Выехать до пробок из города не удалось. Пробки начались до рассвета. И по шоссе пришлось ехать в темноте, фары слепят глаза, фуры потянулись, дождь пошёл. Остановились пить кофе, ждать рассвета. Дальше задержала грин-карта. Выспаться не удалось накануне. Так, добравшись до границы, я уже совсем никуда не хотел.
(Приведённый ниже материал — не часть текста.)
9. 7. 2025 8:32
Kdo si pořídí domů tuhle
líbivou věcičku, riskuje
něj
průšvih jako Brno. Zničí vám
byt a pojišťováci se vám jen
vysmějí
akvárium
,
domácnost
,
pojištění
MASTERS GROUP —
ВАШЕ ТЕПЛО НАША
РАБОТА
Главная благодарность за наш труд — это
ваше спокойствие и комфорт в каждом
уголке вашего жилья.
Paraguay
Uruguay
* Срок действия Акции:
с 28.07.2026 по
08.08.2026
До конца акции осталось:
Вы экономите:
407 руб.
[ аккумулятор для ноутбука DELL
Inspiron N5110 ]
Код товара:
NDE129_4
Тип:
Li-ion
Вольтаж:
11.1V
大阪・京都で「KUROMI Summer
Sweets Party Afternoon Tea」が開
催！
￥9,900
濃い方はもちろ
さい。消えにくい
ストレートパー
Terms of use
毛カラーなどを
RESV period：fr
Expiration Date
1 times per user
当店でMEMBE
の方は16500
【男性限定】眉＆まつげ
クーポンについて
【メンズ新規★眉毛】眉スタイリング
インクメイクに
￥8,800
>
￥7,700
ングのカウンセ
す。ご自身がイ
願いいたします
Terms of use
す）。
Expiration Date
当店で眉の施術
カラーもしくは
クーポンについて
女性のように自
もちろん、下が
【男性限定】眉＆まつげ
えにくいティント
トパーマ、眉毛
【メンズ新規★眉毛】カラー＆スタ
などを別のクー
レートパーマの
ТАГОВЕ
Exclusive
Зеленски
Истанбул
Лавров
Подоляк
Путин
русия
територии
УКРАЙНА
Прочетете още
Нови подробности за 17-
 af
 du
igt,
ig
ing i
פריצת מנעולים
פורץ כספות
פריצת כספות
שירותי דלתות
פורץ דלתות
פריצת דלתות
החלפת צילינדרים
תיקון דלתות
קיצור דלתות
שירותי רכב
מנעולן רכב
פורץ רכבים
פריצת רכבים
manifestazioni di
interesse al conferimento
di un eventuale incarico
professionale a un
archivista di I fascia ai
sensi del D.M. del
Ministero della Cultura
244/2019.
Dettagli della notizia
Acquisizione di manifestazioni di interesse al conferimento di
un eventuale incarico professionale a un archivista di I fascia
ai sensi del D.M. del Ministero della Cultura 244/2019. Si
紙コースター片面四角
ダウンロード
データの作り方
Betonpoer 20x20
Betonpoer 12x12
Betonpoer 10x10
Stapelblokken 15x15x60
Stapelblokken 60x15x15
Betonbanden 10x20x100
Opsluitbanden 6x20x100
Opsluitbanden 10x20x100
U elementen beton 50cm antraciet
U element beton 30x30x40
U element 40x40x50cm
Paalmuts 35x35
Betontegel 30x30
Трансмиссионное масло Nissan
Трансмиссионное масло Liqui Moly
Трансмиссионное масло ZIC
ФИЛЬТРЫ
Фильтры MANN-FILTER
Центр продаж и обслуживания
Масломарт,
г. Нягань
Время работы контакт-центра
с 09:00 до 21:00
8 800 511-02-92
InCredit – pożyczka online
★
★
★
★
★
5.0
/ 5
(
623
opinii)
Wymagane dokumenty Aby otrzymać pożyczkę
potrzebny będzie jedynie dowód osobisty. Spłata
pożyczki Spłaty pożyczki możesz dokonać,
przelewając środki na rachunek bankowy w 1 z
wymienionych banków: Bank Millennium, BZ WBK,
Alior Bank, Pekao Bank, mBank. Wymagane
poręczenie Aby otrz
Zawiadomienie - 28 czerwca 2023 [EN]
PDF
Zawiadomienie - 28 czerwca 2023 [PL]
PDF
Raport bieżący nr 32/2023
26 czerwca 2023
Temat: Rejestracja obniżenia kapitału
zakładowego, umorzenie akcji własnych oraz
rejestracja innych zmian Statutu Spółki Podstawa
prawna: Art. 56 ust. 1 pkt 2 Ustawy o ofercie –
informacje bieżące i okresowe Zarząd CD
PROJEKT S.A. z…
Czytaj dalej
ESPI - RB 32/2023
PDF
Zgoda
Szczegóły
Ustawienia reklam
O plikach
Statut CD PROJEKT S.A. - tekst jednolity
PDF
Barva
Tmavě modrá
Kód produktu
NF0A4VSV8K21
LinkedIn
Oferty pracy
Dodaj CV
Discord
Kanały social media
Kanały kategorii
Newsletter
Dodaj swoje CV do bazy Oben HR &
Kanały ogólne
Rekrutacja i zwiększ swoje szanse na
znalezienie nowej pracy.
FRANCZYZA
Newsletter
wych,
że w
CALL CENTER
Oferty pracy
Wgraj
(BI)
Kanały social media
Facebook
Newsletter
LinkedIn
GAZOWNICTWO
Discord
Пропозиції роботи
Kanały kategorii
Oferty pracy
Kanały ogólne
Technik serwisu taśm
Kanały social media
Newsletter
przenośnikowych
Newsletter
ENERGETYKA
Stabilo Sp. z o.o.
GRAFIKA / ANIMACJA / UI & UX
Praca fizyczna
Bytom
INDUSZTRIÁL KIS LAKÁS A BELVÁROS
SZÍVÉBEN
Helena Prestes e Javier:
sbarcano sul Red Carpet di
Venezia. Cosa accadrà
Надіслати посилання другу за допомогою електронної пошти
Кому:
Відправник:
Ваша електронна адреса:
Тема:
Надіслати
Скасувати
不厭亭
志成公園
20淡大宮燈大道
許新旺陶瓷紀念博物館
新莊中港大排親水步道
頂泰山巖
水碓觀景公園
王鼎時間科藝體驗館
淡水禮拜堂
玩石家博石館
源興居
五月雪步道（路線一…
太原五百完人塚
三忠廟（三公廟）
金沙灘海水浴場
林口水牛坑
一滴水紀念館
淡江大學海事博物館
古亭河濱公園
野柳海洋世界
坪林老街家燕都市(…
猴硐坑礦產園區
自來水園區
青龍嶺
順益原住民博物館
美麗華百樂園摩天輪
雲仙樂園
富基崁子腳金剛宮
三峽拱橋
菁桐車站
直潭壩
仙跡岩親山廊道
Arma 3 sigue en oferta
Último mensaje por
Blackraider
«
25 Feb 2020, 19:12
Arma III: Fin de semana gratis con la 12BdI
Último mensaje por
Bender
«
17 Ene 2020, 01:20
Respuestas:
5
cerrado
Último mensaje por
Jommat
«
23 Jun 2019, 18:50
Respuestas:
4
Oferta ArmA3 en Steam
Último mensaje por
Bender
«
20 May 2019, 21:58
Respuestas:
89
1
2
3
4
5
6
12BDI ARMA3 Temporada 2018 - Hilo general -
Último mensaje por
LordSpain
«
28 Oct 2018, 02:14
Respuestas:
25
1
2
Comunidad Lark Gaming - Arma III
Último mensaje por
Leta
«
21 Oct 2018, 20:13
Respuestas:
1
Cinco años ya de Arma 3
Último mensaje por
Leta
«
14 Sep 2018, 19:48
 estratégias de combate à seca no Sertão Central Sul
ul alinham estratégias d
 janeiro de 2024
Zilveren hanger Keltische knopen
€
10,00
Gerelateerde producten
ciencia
Сказка началась после таможни. Машина удовлетворённо заурчала, коснувшись шинами финской дороги. Яркое северное солнце осветило изгибы магистрали с маленькими значками на обочине. По ним надо ехать и не нарушать. Спокойствие разлилось мягкой волной от черепной коробки по позвоночному столбу. Сверкание мошек-машин временами исчезает в тени от скал, стеной стоящих по краям прорубленной в них дороги. Едешь и едешь, как симфонию слушаешь мелодии домиков на фоне леса, стройных, не разваливающихся. Потянулись пригороды. Это Хельсинки, наверное, хотя указателя я не заметил. Впрочем, дома небольшие и невыразительные. Надежда: «Это не Хельсинки, я была в Хельсинки». Остановиться спросить нельзя — магистраль, скорость большая, да и людей нигде не видно. Я боюсь, что мы проскочим город по какой-нибудь кольцевой. На указателях номера дорог и незнакомые слова. А вот и маленькие улочки с трамваями. Останавливаюсь. Финская негритянка не понимает по-английски, финн из «кьоски» сообщает, что Хельсинки — это очень большой город, а Контула — всё то, что его окружает (или я неправильно понял). Я бросаюсь под землю, в переход метро и в отчаянии застываю перед картой с тысячами финских названий. «Вы говорите по-русски?» — передо мной стоит дама в возрасте, но красивая, в элегантном пальто. Да, да, конечно, я говорю по-русски, о добрая госпожа! Она знает, где Контула, и показывает дорогу. О, здесь всё по-другому: по гигантским мостам мы летим над морскими проливами с корабликами и над сверкающими змейками лососиных речек. Белоснежная Контула оказалась прямо в лесу, среди скал.
Сон.
Мхи и лишайники спустились с узорчатых свитеров, они кольцами замыкают чередования гранита и базальта, сосны растут ветвями вверх, подчеркивая кристаллическую структуру окружающего. Крестики и стрелочки, лесные указатели привели их сюда, чтобы в граните, в базальте, в тишине перенапряжения они смогли вырастить сису — сталактит. Хвоинки символизируют соединение жесткости с нежностью — сочетание недоступное нам?..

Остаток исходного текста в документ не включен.